Kathy Escamilla, PhD
My research interests center on educational issues related to Spanish speaking language minority students in U.S. public schools. Four major areas of my research interests include: (1) language and literacy acquisition of Spanish speaking students in bilingual programs; ( 2) sociolinguistic and sociocultural contexts of classrooms and schools with large numbers of Spanish speaking students, including research on teacher preparation to understand how it affects program implementation and impact on schools; (3) acquisition of literacy in Spanish including the reconstruction of English reading programs into Spanish.; and (4) the impact of high-stakes testing on students who are learning English as a second language.
Language and Literacy Acquisition of Spanish Speaking Students in Bilingual Programs
My interest in language and literacy acquisition focuses on how programs
such as bilingual education affect the English language and literacy acquisition
of Spanish speaking students. However, I am equally interested in ways
that bilingual programs affect the maintenance and development of Spanish,
as well as English, and signs of language shift and language loss. In
this general area, I have published three articles in refereed journals
and three book chapters. The articles appeared in The Hispanic Journal
of Behavioral Sciences (1992, 1993), and Urban Education (1993).
The book chapters appeared in A Compendium of Readings in Bilingual
Education (1994), Literacy: A Redefinition (1994), and The
Power of Two Languages: Literacy and Biliteracy for Spanish Speaking Children
(1993). This work documents that, for children in bilingual programs,
learning in Spanish does not retard or delay the acquisition of English.
My research in this area has also raised questions with
regard to the wholesale carrying over of English language reading approaches
into Spanish. The teaching of Spanish reading is dominated by English
reading methodologies. I am currently studying this pervasive, largely
unexamined practice by examining literacy instruction and assessment in
bilingual programs. Results of this research have been published as book
chapters in The Power of Two Languages (1999), and The Handbook
for Literacy Assessment for Bilingual Learners (2001), and as two articles in refereed journals on the need to include Latino children’s literature in elementary bilingual literacy programs (Equity and Excellence in Education, 2003; Bilingual Research Journal, 2003).
Study of Sociolinguistic and Sociocultural Environments of Bilingual/ESL Schools
My research in this area has addressed sociolinguistic questions such
as language use, distribution, and status in schools and classrooms where
there are Spanish/English bilingual education programs.

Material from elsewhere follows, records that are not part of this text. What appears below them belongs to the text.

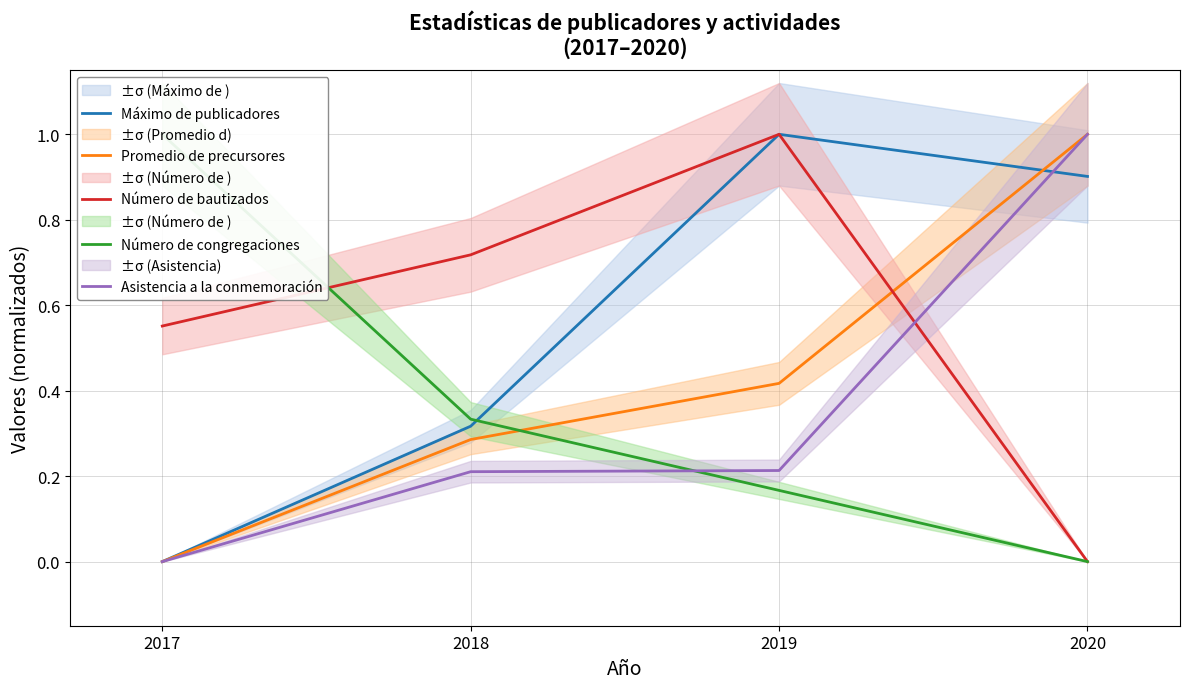

Reading left to right, transcribe all the data shown in this chart.

Máximo de publicadores: 2017=0.0	2018=0.3	2019=1.0	2020=0.9
Promedio de precursores: 2017=0.0	2018=0.3	2019=0.4	2020=1.0
Número de bautizados: 2017=0.6	2018=0.7	2019=1.0	2020=0.0
Número de congregaciones: 2017=1.0	2018=0.3	2019=0.2	2020=0.0
Asistencia a la conmemoración: 2017=0.0	2018=0.2	2019=0.2	2020=1.0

My published work
in this area appears in Educational Policy (1999), Educational
Considerations (1999), The Urban Review (1995), The Bilingual
Research Journal (1994), The Journal of Educational Issues of Language
Minority Students (1992), and Children of La Frontera: Binational
Programs for Mexican Migrant and Immigrant Students (1996). Additional work in this area included an analysis of Colorado’s Amendment 31, which would have outlawed bilingual education in public schools. This research was published in the Bilingual Research Journal in 2003.
In 1997 I began a five-year project, with Dr. Leonard Baca,
funded by the U.S. Office of Education and Research Improvement (OERI)
through the Center for Research, Diversity and Excellence in Education
Center (CREDE) at the University of California, Santa Cruz. The study
examined teacher preparation programs at six institutions of higher education
to document how these universities are preparing teachers to be effective
in teaching linguistically and culturally diverse students.
Study of the Acquisition of Literacy in Spanish
My research in this area focuses on the study of early literacy development
for Spanish speaking children, in their native language, including an
analysis of an early intervention reading program designed to help first
grade students who are struggling readers. The Descubriendo La Lectura
program is a conceptual reconstruction of the English reading program
Reading Recovery. I began this study in 1988. Over the past eleven years,
it has grown from one project in one state to involve eight states and
167 school districts. These projects are a collaboration with a national
network of scholars and practitioners who are part of the Reading Recovery
Council of North America.
This work has resulted in the publication of one book, five
articles in refereed journals and two book chapters. The book, Instrumento
de Observación de los Logros de la Lecto-escritura Inicial
(1996) is now in its third printing. The articles appeared in, Education
and Urban Society (1992), NABE Conference Proceedings (1992),
Literacy, Teaching, and Learning (1994, 1994, 1998). The book chapters
appeared in Research on Reading Recovery (1997), and Early Intervention
and Early Literacy (1998).
The Impact of High Stakes Testing on Limited English Proficient Students
I have just finished a three year project with Drs. Leonard Baca, Janette Klingner
and John Hoover that examines the impact that high stakes testing (Colorado
Student Assessment Program, CSAP) has on limited English proficient students
in Colorado. This project, funded by the U.S. Department of Education,
Office of English Language Acquisition will look at outcomes related to
the CSAP and limited English proficient (LEP) students and will also explore
opportunities to learn for these LEP students. The technical report for this project will be complete in January 2005. Four monographs have been written and published from this work (by the Colorado Association for Bilingual Education, 2000, 2001, 2002, and 2003), and one refereed journal article has been published on this research (Bilingual Research Journal, 2003).